Sie kämpfen gemeinsam für die Fortführung des Radweges : (Vlnr.) Gero Storjohann (Bundestagsabgeordneter), Uwe Mewes (Bürgermeister Löptin), Matthias Stührwoldt (stellvertretender Bürgermeister Stolpe), Melanie Bernstein (Bundestagsabgeordnete), Holger Bajorat (Bürgermeister Stolpe), Claus Timmermann (Bürgermeister Kühren), Thomas Wendt (Vorsitzender Bau-, Wege- und Umweltausschuss Stolpe) und Alexander Hennschen (zweiter stellvertretender Bürgermeister Stolpe). Quelle: Silke Rönnau

Drei Bürgermeister führen einen Kampf um Radwege. Betroffen sind die neue Verbindungsstraße in Löptin, die Landesstraße 67 und die Kreisstraße 19. Am Mittwoch suchten sie Unterstützung bei einem Treffen mit den CDU-Bundestagsabgeordneten Gero Storjohann und Melanie Bernstein.

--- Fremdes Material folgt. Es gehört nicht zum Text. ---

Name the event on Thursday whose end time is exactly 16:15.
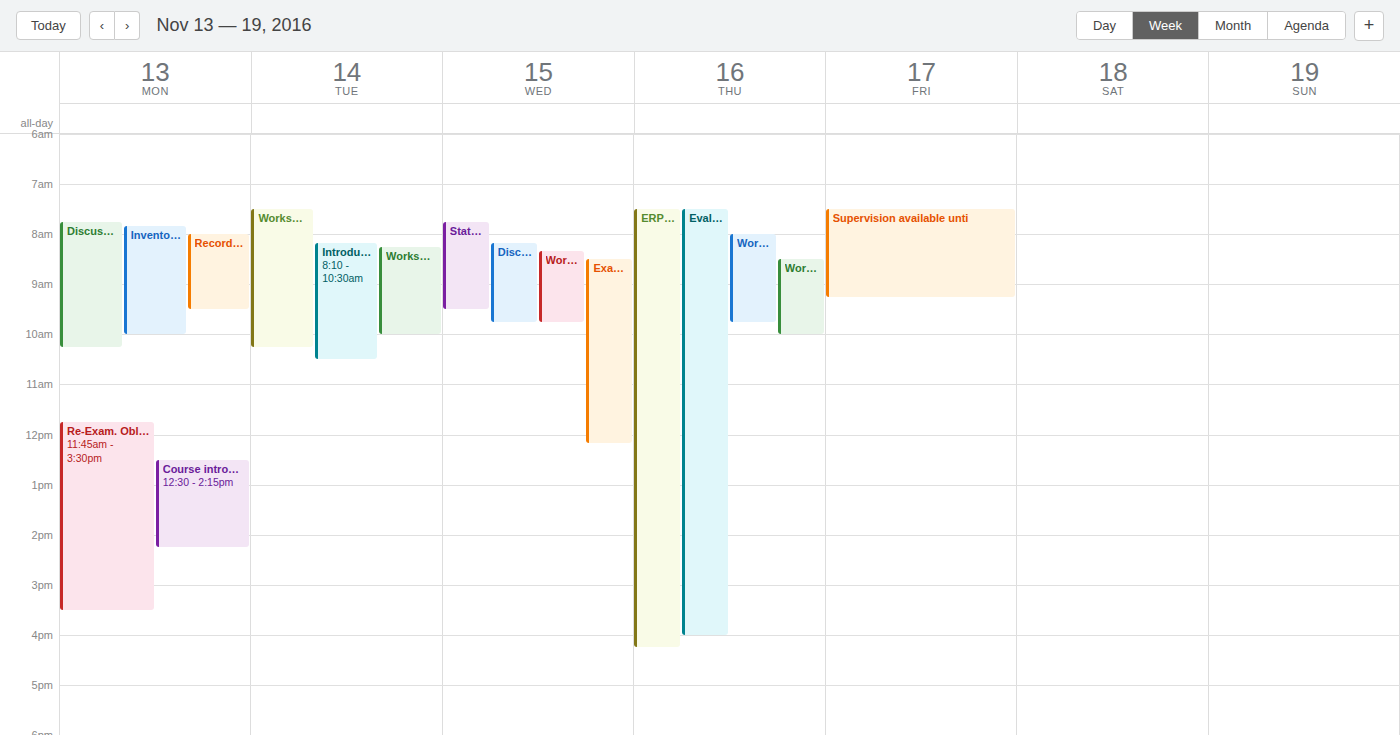
"ERP-Systems, Business syst""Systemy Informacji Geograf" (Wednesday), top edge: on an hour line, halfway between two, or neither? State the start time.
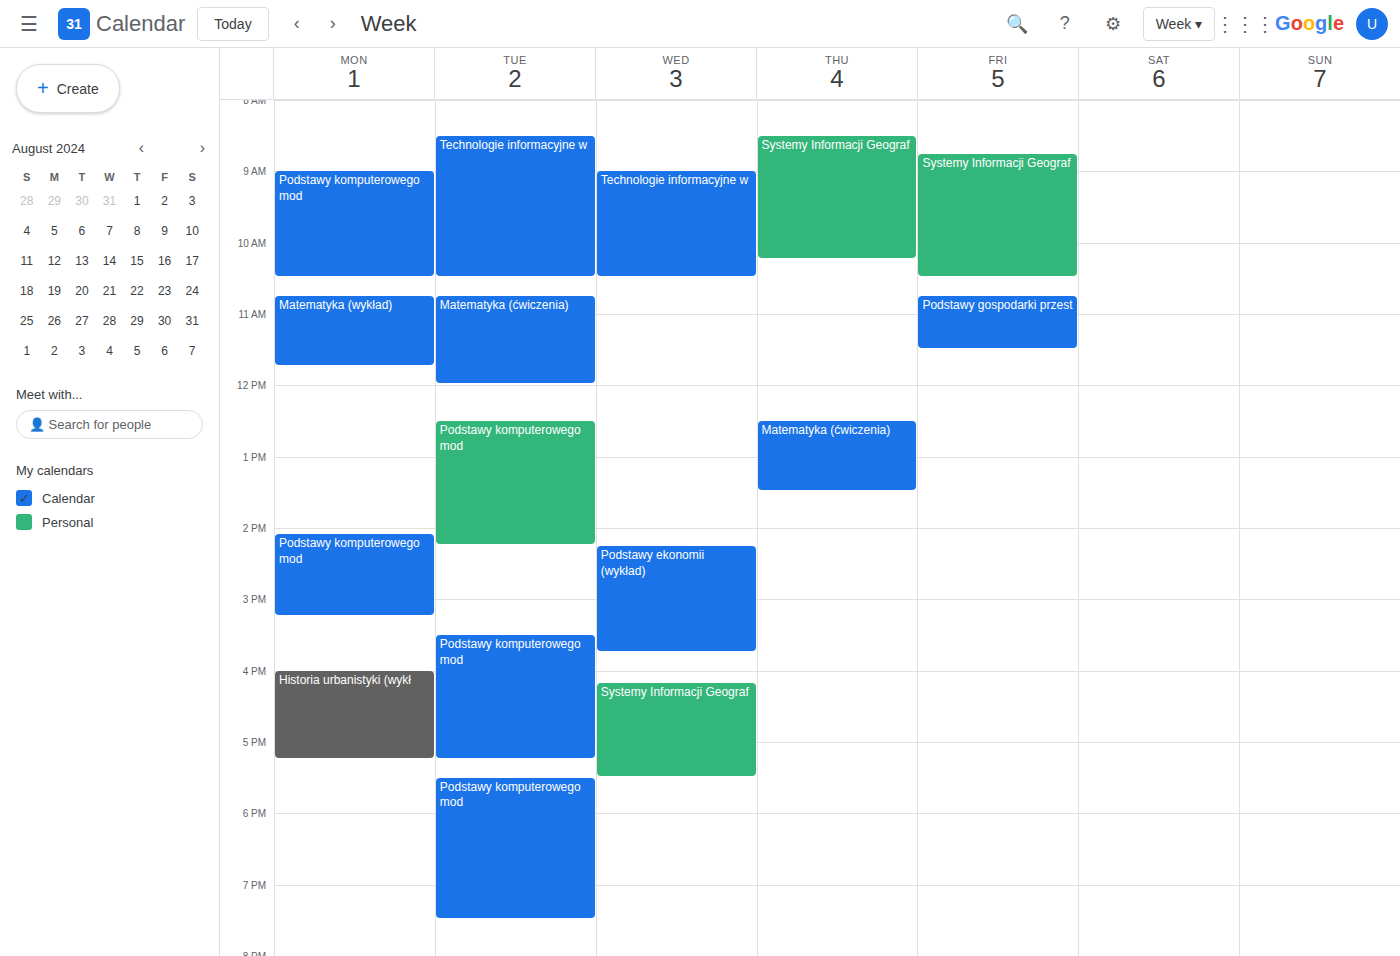
4:10 PM -- neither: 10 minutes below the 4 PM line and 50 minutes above the 5 PM line.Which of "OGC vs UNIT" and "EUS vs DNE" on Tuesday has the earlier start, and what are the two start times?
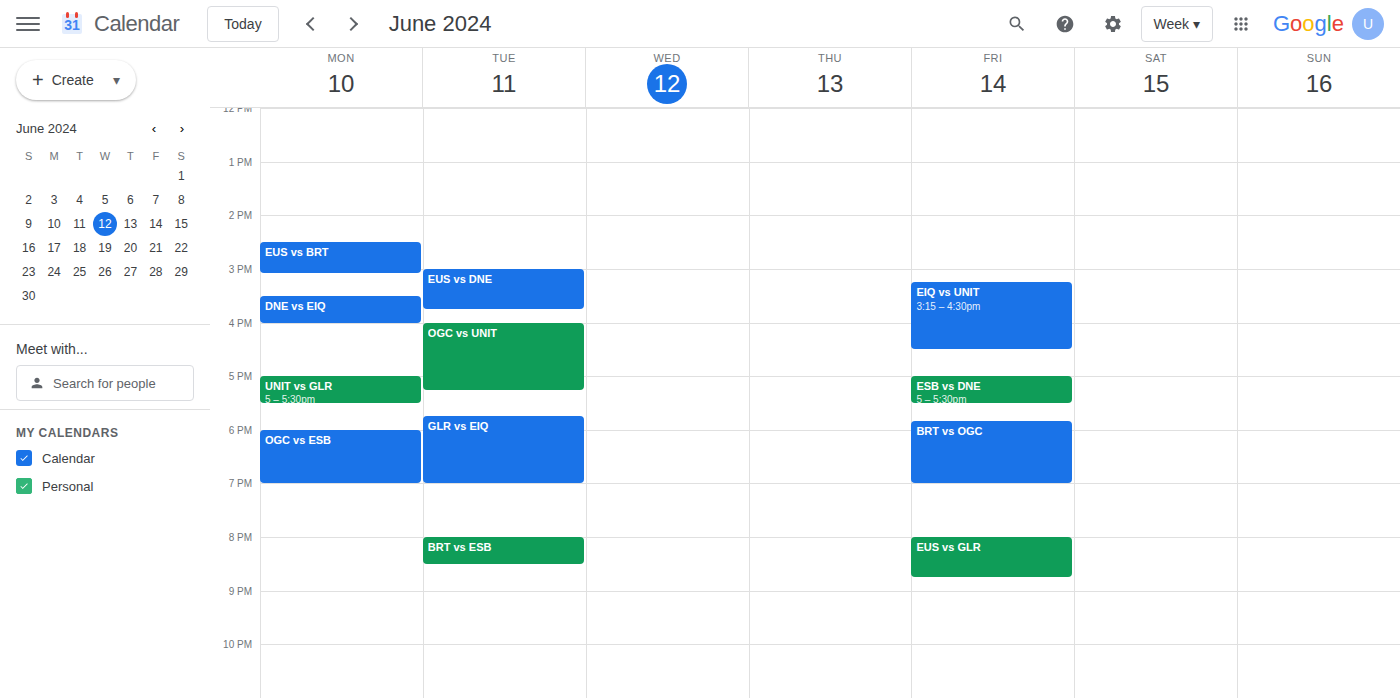
"EUS vs DNE" 15:00; "OGC vs UNIT" 16:00.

Von dem Treffen mit dem radverkehrspolitischen Sprecher Gero Storjohann erhofften sich die Bürgermeister neue Anstöße. Auch Storjohann sah es als sinnvoll an, dass zwischen Löptin und Nettelau ein gesicherter Radweg entsteht. „Nicht nur für die Touristen, sondern vor allem für die Schüler“, meinte er. Allerdings habe der Bund wenig Einfluss darauf. Mittel für den Radwegeausbau flössen vom Bund an das Land. Das wiederum schaue auf die Prioritätenlisten der Kreise bei den Radverkehrskonzepten.

Bürgermeister Bajorat will noch einmal das Gespräch mit den Kreistagsabgeordneten suchen und Druck machen. „Sie sollen unsere Ecke des Kreises nicht vergessen“, will er an die Vertreter des Kreises appelieren.